Directions: Give back, word for word, the lines in the listing below from the one holding "index mcp: (201, 184)" down to the one holding "thumb mcp: (276, 222)", both ends included.
(Task data begins)
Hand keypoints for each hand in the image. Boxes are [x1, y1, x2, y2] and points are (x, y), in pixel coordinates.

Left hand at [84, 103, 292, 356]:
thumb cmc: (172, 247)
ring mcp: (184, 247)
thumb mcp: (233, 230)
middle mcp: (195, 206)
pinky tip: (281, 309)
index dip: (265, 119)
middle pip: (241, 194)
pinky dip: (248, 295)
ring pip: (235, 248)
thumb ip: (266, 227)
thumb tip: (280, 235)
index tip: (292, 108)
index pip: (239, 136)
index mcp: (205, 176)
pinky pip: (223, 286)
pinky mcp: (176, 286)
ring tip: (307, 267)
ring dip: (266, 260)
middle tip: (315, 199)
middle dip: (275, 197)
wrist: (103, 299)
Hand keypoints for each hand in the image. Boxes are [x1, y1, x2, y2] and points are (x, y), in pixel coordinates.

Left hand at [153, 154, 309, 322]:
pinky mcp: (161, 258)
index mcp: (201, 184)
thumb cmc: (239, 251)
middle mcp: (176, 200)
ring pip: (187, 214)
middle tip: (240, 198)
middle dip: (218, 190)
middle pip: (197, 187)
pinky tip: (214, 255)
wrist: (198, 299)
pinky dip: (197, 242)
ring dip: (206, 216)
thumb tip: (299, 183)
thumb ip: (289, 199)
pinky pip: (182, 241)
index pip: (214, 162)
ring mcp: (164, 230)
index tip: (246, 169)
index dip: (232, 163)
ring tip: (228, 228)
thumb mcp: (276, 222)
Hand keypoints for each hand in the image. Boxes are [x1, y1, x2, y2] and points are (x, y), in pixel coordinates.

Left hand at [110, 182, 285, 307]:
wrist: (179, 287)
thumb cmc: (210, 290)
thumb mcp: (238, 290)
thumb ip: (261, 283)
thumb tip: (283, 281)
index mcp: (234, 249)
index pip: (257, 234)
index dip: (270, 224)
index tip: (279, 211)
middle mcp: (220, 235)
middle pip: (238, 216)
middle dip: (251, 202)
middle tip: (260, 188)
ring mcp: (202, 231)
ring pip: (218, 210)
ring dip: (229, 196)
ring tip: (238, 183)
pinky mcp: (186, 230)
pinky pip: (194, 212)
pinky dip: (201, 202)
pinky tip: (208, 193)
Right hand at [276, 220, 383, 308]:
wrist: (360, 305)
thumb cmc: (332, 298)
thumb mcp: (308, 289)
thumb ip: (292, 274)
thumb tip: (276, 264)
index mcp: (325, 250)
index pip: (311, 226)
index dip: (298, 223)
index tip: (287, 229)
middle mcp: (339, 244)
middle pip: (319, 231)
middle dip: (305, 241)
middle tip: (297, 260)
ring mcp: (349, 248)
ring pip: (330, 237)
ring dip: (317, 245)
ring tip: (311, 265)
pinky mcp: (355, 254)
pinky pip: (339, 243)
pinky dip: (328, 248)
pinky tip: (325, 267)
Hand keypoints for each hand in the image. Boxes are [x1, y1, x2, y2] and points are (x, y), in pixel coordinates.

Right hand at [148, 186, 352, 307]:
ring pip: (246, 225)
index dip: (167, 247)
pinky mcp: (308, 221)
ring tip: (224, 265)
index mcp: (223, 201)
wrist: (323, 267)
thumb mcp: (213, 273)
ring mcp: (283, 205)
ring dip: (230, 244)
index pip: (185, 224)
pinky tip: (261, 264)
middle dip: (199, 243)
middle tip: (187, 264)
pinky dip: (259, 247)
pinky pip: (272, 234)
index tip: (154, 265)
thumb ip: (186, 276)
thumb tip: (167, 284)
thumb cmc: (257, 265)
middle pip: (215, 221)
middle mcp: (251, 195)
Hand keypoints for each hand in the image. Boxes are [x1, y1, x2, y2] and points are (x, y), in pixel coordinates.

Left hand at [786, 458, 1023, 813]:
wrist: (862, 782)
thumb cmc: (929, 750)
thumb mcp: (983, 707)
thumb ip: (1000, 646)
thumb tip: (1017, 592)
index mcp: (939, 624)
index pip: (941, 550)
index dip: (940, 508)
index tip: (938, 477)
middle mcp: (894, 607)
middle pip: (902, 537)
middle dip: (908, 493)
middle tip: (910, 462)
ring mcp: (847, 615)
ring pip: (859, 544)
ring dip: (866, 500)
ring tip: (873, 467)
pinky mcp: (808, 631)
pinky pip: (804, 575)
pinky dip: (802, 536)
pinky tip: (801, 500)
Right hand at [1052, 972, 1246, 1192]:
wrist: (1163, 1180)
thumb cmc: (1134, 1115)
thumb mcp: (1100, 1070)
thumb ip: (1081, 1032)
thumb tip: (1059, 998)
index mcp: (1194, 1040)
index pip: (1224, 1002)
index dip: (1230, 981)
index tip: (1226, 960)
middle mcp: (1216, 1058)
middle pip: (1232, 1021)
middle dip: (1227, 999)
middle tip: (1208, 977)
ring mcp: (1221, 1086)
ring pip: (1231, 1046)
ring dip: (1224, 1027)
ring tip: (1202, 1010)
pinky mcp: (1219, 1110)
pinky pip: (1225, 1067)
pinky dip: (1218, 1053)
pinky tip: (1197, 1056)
(Task data ends)
The completed task:
index mcp: (201, 184)
thumb cmc: (239, 251)
middle mcp: (176, 200)
ring pip: (187, 214)
middle tip: (240, 198)
middle dip: (218, 190)
middle pip: (197, 187)
pinky tip: (214, 255)
wrist: (198, 299)
pinky dip: (197, 242)
ring dip: (206, 216)
thumb tip: (299, 183)
thumb ip: (289, 199)
pinky pip: (182, 241)
index pip: (214, 162)
ring mcp: (164, 230)
index tip: (246, 169)
index dip: (232, 163)
ring tip: (228, 228)
thumb mcp: (276, 222)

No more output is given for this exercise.